Scan the material and copy every line in which "Shapley" appears.

MATERIAL FOR THE TASK:
Segment Open

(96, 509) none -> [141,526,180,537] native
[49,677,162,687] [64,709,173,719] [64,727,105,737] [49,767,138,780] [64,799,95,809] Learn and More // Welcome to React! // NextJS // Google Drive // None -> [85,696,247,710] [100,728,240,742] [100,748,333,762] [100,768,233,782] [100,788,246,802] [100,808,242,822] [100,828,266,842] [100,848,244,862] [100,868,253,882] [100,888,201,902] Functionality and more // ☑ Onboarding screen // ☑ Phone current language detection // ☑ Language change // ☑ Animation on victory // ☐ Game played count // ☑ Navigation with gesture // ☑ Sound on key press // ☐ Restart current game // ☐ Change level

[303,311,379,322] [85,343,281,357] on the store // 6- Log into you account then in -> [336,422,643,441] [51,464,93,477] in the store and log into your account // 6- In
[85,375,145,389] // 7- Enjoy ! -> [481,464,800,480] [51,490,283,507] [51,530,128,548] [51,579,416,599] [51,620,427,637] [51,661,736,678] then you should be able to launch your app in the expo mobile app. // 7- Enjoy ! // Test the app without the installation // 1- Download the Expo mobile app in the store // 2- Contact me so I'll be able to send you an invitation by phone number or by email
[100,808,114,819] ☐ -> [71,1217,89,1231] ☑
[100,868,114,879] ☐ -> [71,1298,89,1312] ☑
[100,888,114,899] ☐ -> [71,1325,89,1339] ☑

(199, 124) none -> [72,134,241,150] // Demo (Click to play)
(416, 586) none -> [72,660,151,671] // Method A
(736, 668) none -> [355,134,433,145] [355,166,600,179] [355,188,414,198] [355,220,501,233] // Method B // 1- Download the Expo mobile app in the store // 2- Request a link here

Segment Closed
Segment Open

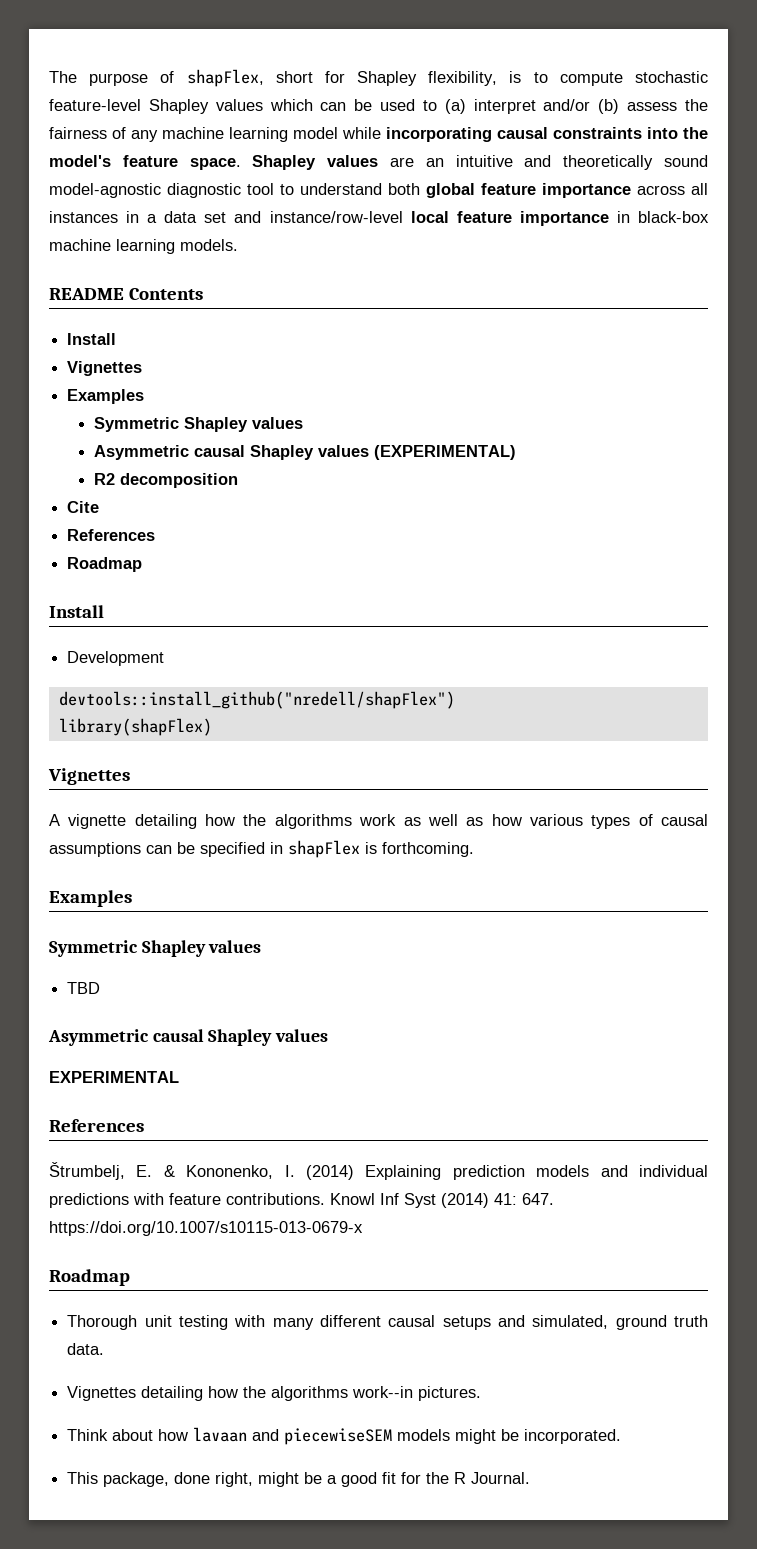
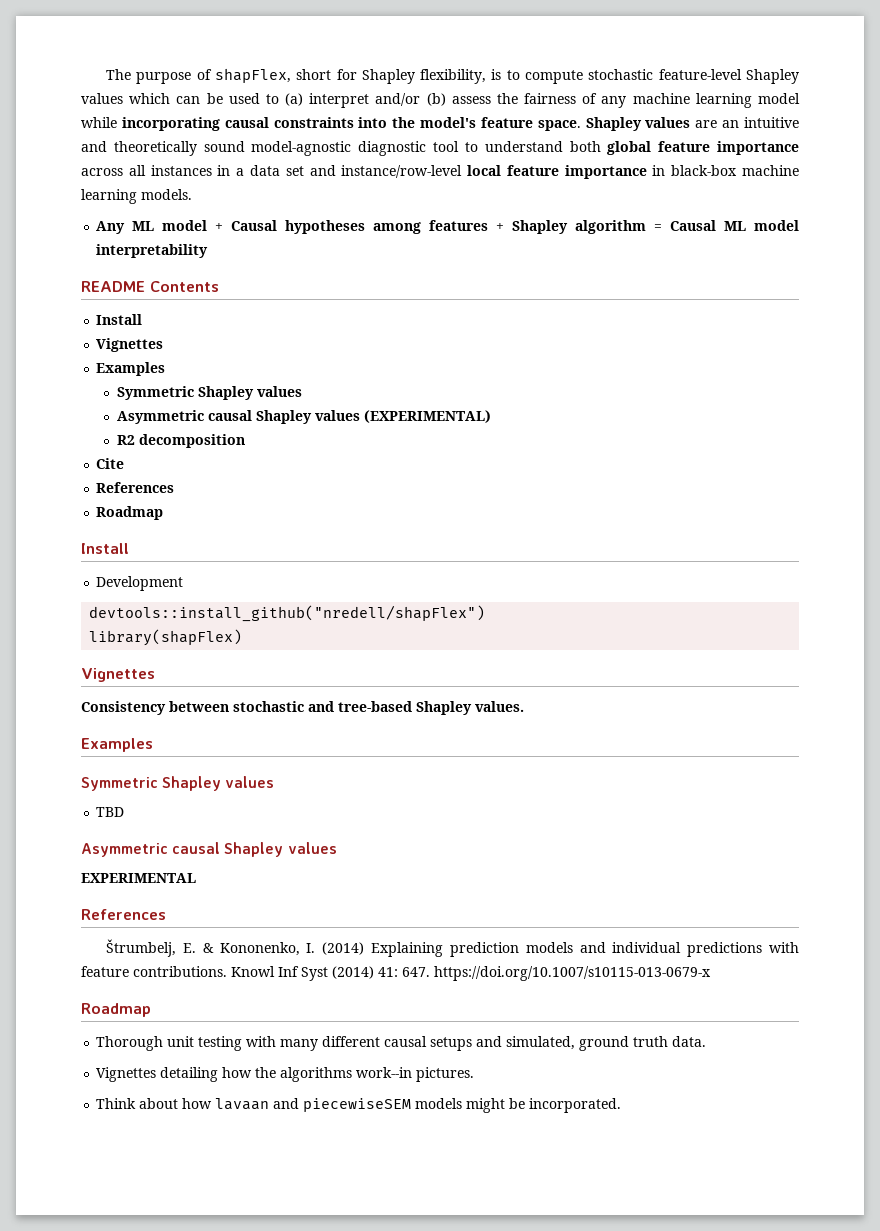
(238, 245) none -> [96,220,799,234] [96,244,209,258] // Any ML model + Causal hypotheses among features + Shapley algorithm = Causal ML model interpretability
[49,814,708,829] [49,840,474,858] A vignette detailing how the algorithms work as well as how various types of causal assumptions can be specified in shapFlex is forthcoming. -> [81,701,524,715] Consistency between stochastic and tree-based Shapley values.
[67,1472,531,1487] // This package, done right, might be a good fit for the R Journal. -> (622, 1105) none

Segment Closed

TASK SOLUTION:
(238, 245) none -> [96,220,799,234] [96,244,209,258] // Any ML model + Causal hypotheses among features + Shapley algorithm = Causal ML model interpretability
[49,814,708,829] [49,840,474,858] A vignette detailing how the algorithms work as well as how various types of causal assumptions can be specified in shapFlex is forthcoming. -> [81,701,524,715] Consistency between stochastic and tree-based Shapley values.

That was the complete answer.